Jak już wspominano przy innych okazjach, poziom morza nie będzie się podnosił stopniowo ani równomiernie w miarę upływu czasu. Jeśli stężenie gazów cieplarnianych będzie się utrzymywało w ten sposób, wzrost poziomu morza wraz z temperaturą planety będzie coraz szybszy.
W pewnym badaniu przeanalizowano wzrost poziomu morza w czasie i stwierdzono, że w 2014 r. Wzrósł o 50% szybciej niż w 1993 r. Co spowodowało, że poziom morza podniósł się tak szybko?
Topniejące polarne czapy lodowe
Poziom oceanów rośnie coraz szybciej. Ponadto istnieją obszary, które ze względu na występowanie ekstremalnych zjawisk meteorologicznych, takich jak huragany i burze tropikalne, spychają wodę morską w głąb lądu i sprawiają, że wiele obszarów przybrzeżnych nie nadaje się do zamieszkania.

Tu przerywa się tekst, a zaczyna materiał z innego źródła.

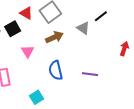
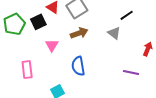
gray triangle: (83, 28) -> (114, 33), moved
purple line: (90, 74) -> (131, 72), moved

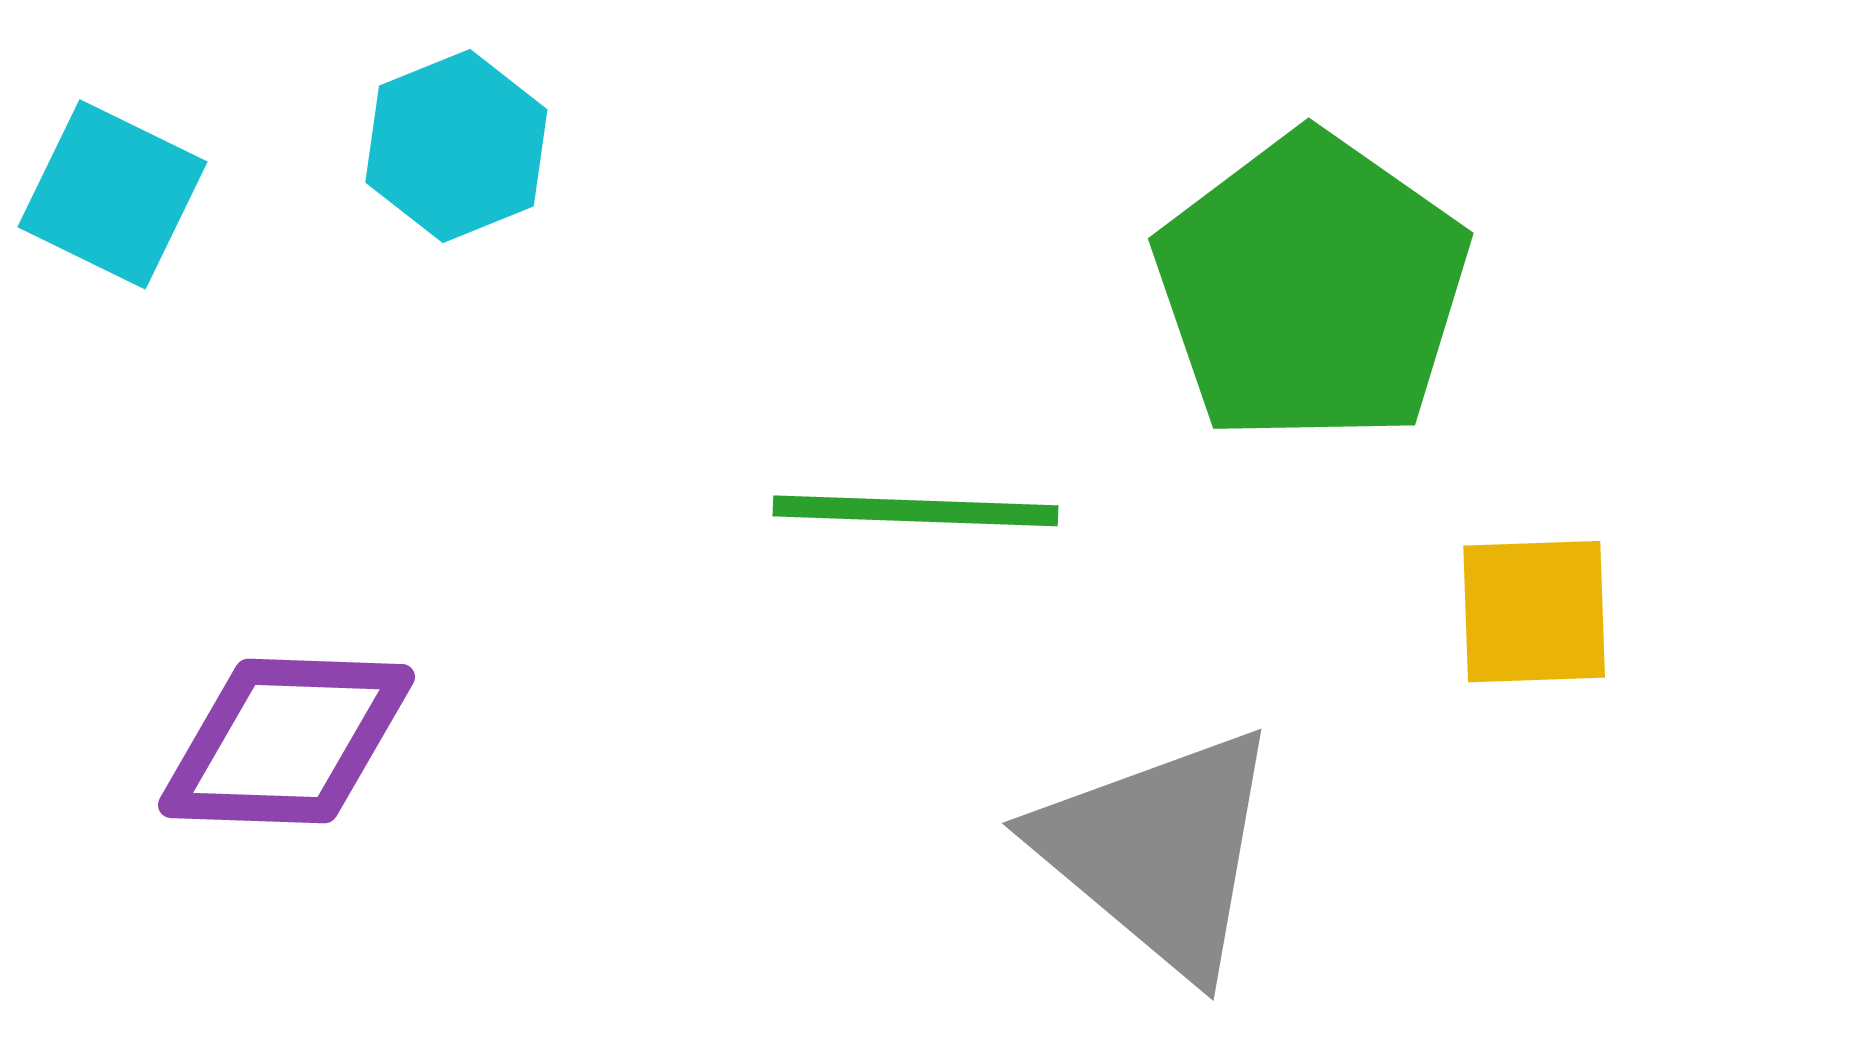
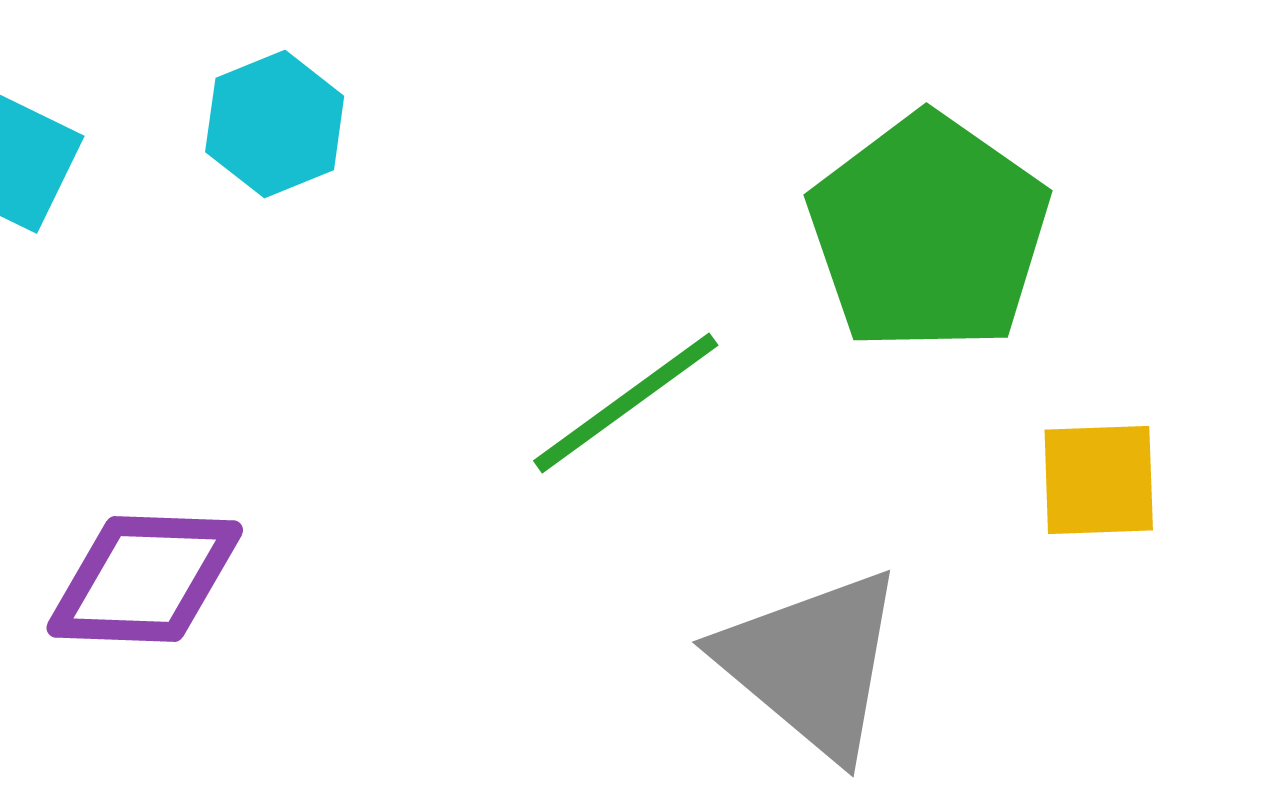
green line: (915, 511) -> (626, 403), turned -38

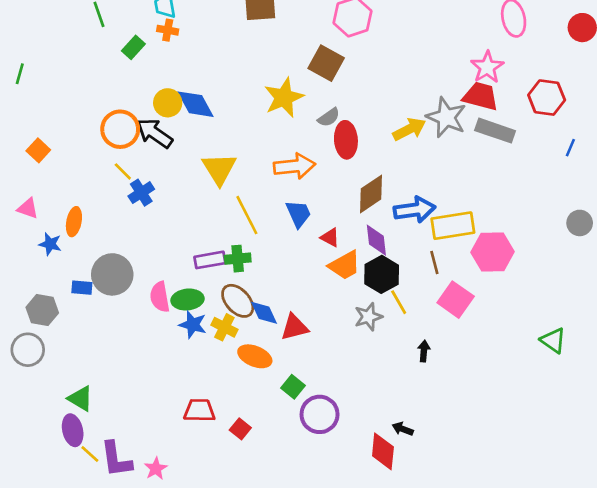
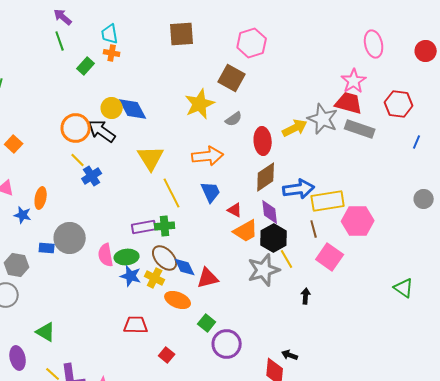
red ellipse: (346, 140) -> (263, 141), moved
gray star: (368, 317) -> (264, 270), size x1.5
red trapezoid: (199, 410) -> (136, 325), moved
purple ellipse: (73, 430) -> (18, 358), moved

Badanie wykazało powód, dla którego poziom mórz podnosi się coraz szybciej. Chodzi o stopienie pokrywy lodowej Grenlandii. Wzrost średnich globalnych temperatur spowodowany emisją gazów cieplarnianych spowodowaną działalnością człowieka Powoduje 25% wzrostu szybkości podnoszenia się poziomu morza. 20 lat temu topnienie Grenlandii spowodowało jedynie wzrost poziomu morza o 5%.
To może skłonić nas do refleksji nad szybkością, z jaką zachodzą naturalne wydarzenia. Mówimy o tym, że w ciągu zaledwie 21 lat tempo topnienia Grenlandii nabiera tempa. Szacuje się, że do 2050 r. Latem na biegunie północnym nie będzie już lodu. Może to oznaczać zniknięcie milionów nadmorskich miast na całym świecie.

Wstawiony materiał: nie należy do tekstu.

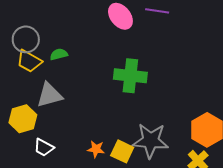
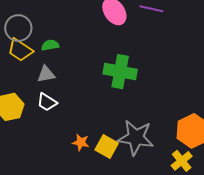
gray triangle: (49, 95) -> (46, 74), moved, size x0.7
white trapezoid: (44, 147) -> (47, 102), moved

W 2014 roku wzrósł poziom oceanów około 3,3 mm / rok wobec 2,2 mm / rok w 1993 r., - mówią naukowcy w czasopiśmie Nature Climate Change. Te wnioski z pracy są dość ważne, ponieważ dokonują bardzo ostrożnej prognozy wzrostu poziomu morza w przyszłości. Szacuje się, że pod koniec wieku spodziewany jest wzrost o 60 do 90 centymetrów.
Dowody na wzrost poziomu morza
Dowody na to, że topnienie Grenlandii i Antarktydy przyspiesza wzrost poziomu morza, są bardzo przekonujące i oczywiste. Ponadto sama Grenlandia zawiera wystarczającą ilość zamarzniętej wody, aby podnieść poziom oceanów o około siedem metrów, więc niebezpieczeństwo całkowitego stopienia tych czap jest ogromne. Większość naukowców badających topnienie i podnoszenie się poziomu mórz szacuje, że pod koniec stulecia z pewnością zwiększy się on o ponad metr.
Na początku lat 1990. połowę wzrostu tłumaczyło dylatacja spowodowana ociepleniem, w porównaniu z 30% 20 lat później, zdaniem naukowców. Grenlandia przyczynia się dziś do tego wzrostu, wynosząc 25% wobec 5% dwie dekady temu. To badanie pomogło po raz pierwszy w uzyskaniu dwóch różnych metod pomiaru poziomu morza.
Metody pomiaru wzrostu poziomu morza
Pierwsza metoda pomiaru poziomu morza polega na zbadaniu wkładu w ten wzrost trzech elementów: dylatacja oceanów w wyniku globalnego ocieplenia, zmiany ilości wody przechowywanej na lądzie i topniejącej z lodowców i pokrywy lodowej na Grenlandii i Antarktydzie.
Ponadto druga metoda wykorzystuje altimetrię satelitarną. Jest to pomiar odległości między satelitą a powierzchnią morza. W ten sposób, jeśli odległość maleje, jest to ta, w której podniósł się poziom morza. Do tej pory dane z altimetrii satelitarnej wykazały niewielkie zmiany w ciągu ostatnich 20 lat.
Jak widać, podnoszenie się poziomu morza musi być zbadane dogłębnie, ponieważ istnieje wiele katastrof, które może spowodować na obszarach przybrzeżnych oraz w gospodarce wielu krajów.